I screamed and yelled everything I could think of. Anything to get someone's attention. I
had
to get their attention, or I wouldn't even get a chance to try it. Finally, it was the yelling, "Your mother is a gargon," part that finally got the attention of one of the half-giants. I didn't see his face—just a patch of darkness over my grid. And then when the half-giant finally spoke, all he said was something that sounded like, "
Grrrmmmrrrgglllrrr
."

This was my chance. My only chance. "I have information for Myez Rader."

The loquacious half-giant grumbled again and backed away.

"I know the location of the Pandors' box!" I yelled.

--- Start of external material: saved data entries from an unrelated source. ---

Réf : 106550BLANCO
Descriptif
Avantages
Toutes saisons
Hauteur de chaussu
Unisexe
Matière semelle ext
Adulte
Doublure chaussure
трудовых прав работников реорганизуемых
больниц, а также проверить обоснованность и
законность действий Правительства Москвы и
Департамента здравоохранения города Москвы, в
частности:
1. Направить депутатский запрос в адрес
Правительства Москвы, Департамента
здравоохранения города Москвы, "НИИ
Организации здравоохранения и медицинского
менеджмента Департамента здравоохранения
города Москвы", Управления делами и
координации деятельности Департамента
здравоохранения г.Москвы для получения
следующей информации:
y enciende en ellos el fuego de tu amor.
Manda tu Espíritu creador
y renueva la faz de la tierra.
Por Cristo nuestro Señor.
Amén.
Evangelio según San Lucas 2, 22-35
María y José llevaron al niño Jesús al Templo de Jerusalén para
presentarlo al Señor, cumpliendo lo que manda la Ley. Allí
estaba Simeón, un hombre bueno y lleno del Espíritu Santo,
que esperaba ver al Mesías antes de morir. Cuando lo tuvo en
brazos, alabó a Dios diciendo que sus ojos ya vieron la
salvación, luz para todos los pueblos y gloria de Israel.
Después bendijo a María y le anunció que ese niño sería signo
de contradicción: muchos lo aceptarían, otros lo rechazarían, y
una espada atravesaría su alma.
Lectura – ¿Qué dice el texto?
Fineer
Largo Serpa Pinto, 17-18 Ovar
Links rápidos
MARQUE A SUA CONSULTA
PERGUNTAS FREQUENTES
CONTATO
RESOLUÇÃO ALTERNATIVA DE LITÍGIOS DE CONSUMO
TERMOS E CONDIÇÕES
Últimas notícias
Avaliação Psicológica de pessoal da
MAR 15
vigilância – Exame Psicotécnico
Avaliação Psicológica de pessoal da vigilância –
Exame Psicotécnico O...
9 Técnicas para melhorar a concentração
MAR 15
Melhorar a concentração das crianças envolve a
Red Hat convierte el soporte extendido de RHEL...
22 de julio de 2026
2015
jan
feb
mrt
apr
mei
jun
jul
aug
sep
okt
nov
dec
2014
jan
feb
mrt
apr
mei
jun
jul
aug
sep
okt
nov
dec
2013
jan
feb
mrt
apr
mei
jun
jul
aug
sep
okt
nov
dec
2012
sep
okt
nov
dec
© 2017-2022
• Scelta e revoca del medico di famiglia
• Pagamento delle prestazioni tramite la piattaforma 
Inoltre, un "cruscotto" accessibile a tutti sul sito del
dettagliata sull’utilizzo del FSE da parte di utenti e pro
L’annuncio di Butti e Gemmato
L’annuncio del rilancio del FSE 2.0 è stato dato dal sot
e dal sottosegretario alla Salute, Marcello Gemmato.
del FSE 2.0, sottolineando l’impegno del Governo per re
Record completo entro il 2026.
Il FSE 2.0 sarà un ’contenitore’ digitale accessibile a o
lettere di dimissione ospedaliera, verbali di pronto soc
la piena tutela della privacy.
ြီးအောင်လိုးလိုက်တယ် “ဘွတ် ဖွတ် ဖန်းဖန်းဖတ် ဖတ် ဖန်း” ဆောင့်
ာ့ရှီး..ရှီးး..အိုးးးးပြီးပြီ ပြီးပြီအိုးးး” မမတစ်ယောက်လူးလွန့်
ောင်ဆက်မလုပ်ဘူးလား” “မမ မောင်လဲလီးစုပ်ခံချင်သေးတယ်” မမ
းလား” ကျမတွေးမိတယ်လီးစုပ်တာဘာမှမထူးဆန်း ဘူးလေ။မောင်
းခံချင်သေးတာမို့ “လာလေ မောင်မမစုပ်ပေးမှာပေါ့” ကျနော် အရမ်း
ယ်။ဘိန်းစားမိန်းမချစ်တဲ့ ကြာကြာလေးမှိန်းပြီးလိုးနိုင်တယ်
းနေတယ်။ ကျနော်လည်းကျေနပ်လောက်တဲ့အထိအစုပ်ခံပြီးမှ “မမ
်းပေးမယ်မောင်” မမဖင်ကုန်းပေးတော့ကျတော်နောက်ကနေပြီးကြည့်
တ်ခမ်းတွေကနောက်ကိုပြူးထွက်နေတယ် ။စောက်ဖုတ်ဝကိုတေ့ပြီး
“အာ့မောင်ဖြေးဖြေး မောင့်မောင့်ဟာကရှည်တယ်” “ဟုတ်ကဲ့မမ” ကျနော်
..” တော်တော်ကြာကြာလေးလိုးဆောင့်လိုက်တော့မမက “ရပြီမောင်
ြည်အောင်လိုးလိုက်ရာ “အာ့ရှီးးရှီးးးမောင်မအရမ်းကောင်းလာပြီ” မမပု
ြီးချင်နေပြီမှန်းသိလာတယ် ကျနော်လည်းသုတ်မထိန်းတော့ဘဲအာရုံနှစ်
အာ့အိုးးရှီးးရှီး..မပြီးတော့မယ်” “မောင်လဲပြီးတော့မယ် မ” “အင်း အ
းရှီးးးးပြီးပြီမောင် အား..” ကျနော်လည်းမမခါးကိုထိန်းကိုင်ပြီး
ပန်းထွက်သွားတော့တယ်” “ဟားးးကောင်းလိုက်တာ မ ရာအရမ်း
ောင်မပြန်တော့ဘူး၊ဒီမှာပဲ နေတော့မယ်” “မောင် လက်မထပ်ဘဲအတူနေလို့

He paused near the edge of the grille.

I took a quick breath. "Myez Rader already knows I am the last of the Pandors, and I can tell him the location of the legendary box of my ancestors. If you don't believe me, go and ask him, but I swear when he finds out later that he'd had this opportunity, I wouldn't want to be you."

The half-giant hesitated before my grille. Then with another eloquent growl, he left. Whether he left to speak with Myez or stand farther down the hall to avoid my psychotic outbursts, I didn't know. But if this didn't work, I would have to accept my fate.

I waited and waited. And waited.

And waited.

I sagged against the wall. My arm felt like I'd stuck it inside of a woodstove, and the grille above blurred every time I looked up. There was nothing else I could do. Thad was going to come and take us away, and I didn't know what would happen after that.

Metal jingled outside the grille and I looked up again. The light was blocked by shadow, and with a loud creak, my grille opened.

I hoped against all hopes that it wasn't opening because Thad had arrived.